Red Rooster is open seven days a week. Curtsinger and her daughter do the cooking, and her grandchildren work shifts, too. On any given day, customers can find five generations of Curtsinger’s family at the cafe.

“My mom also comes in and works. She’s almost 80, so she has my permission to do whatever she wants …” Curtsinger says and laughs. “I guess I did get my work ethic from my mom.”

She loves that she works with her family every day, which was the purpose of buying the restaurant in the first place.

“They may not always enjoy that, but I do,” Curtsinger says.

Tuesday, around 9 a.m., Curtsinger is just able to take a breath. The crew had just finished with the big early-morning rush, but one long table full of men was still active.

“I’m telling you — any single women need to start coming here on Tuesday mornings,” Curtsinger jokes. She says the place was packed wall-to-wall with all male customers.

Although she had no restaurant background, other than working fast food when she was younger, her grandmother did own her own restaurant. “That’s kind of where I got my desire …”

Curtsinger gets up at 3:45 a.m. every morning; the cafe is open 7 a.m.-3 p.m. daily, except for Sundays when they operate from 8 a.m.-2 p.m. Although Red Rooster only serves breakfast and lunch, that’s enough to keep her extremely busy.

“You have to be able to do it all. Think on your feet, be able to do it all without blinking,” she says. “You have to make sure everything’s covered. If you run out of something, you have to figure it out, and be able to change the menu on the spot. You can’t stand around and really think about it. It has to be second nature to you.”

Angela Curtsinger, owner of Red Rooster Cafe, returns to the kitchen after the early-morning breakfast rush. She and her daughter both cook for the restaurant. Photo by Bobbie Curd.

But Curtsinger loves to cook. She hears the most about their homestyle burgers, meatloaf, Kentucky hot brown, fried green tomatoes … They serve tenderloin and casseroles; they get requests from customers, too, which they often oblige, so the menu can change daily.

There’s always a buffet, which they cook non-stop to refill, as well as some regular menu items.

“My favorite thing to make is cakes and pies — peanut butter, chocolate … I do it when I can, but not as much as I’d like to. If I have someone say ‘Will you make me this pie, my mother used to make me this,’ I just love that.”

Curtsinger has sold the business twice — this is her third time returning. “It just didn’t work out the way they wanted it to,” she says. “And I missed it. It’s been that way both times I came back.”

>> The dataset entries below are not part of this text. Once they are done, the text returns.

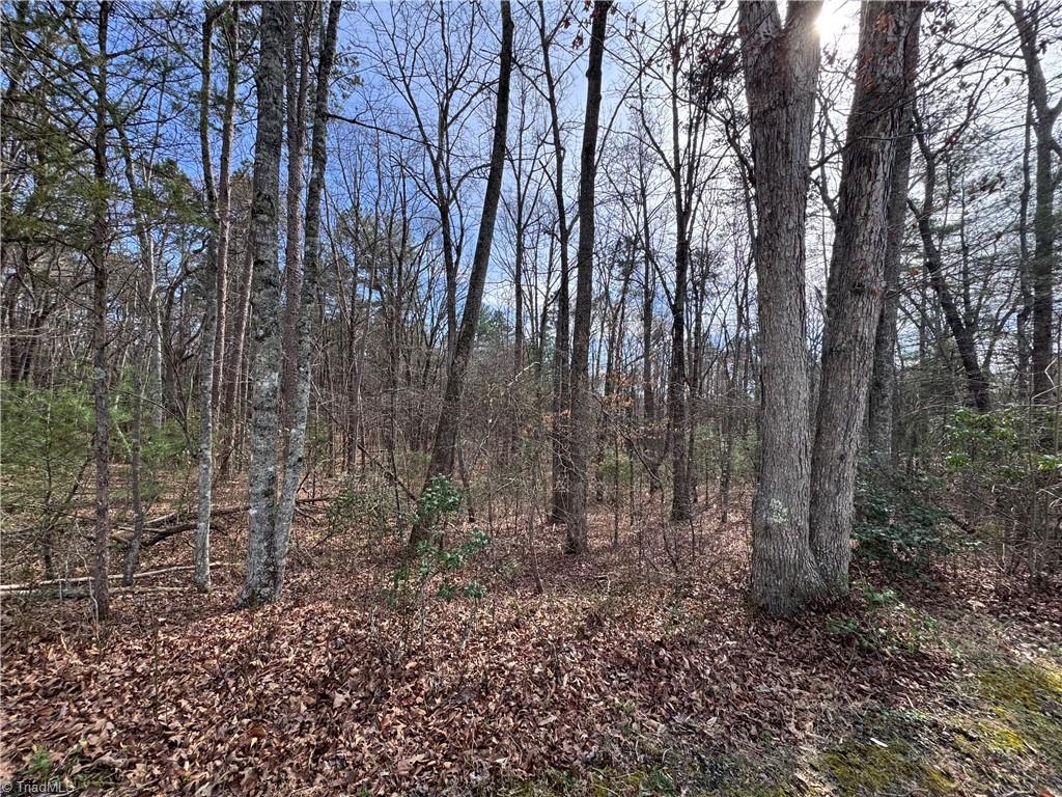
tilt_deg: +0.1
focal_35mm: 14
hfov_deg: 102.1
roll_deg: -1.8
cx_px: 531
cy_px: 398
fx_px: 430
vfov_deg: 85.7
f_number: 2.2
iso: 40
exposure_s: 1/518
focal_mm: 2.22
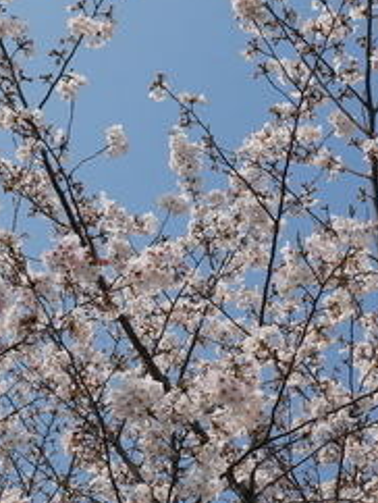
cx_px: 315
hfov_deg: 14.9
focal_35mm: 99
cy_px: 243
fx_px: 1439
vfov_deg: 19.8
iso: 800
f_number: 11
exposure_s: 1/1600
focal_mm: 20
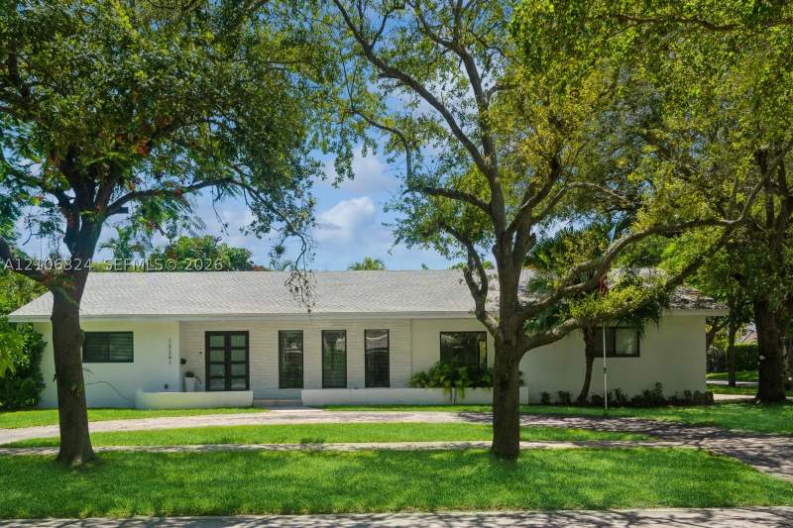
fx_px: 639
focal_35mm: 29
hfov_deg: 63.7
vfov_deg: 44.9
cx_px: 396
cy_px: 264
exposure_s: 1/500
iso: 200
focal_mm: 29
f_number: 8
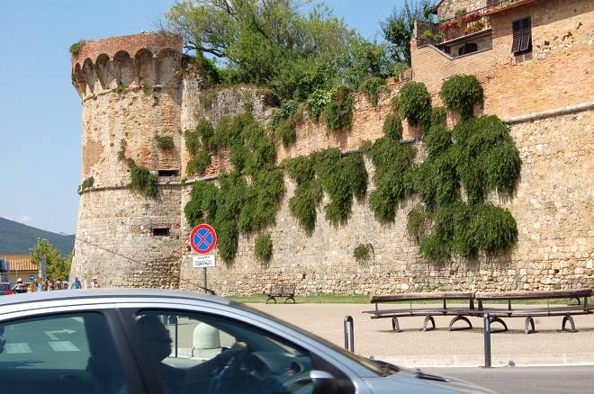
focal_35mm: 57
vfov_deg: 23.7
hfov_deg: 35.1
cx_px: 297
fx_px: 939
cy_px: 197
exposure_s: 1/250
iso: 200
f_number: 10
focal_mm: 38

Although she loves to cook, working with the public is by far, she says, her favorite part of the job.

“I love the people. I love the noise, the commotion. I love it all. I generally love what I do.”

Something she doesn’t look forward to is that old adage anyone in the service industry will offer: You can’t please everyone all of the time, and some none of the time.

“There’s times when you just can’t make someone happy. And you have to learn not to take it personally, and it’s been the hardest thing for me,” she says. “I used to get broken-hearted, it’d just destroy me if someone didn’t like something they ate. Now I realize I have to just think what I can do to make it better, how can I fix it.”

Probably what most would be surprised to know about her job as a cafe owner is all the balls she has to juggle, usually at one time. If she’s not cooking, she’s ordering supplies or dealing with so many other needs, she can’t even list them all …

Curtsinger took her mom’s wisdom to heart: “She said the secret (to living a long life) is don’t sit down. I’m going to take her at her word.”

In five years, she still sees herself at the Red Rooster.

“I do think I’ll be here. I hope so,” Curtsinger says. “I have a granddaughter who’s decided she wants to run it if I ever quit again. I think she can, too. So I think it does run in the blood.”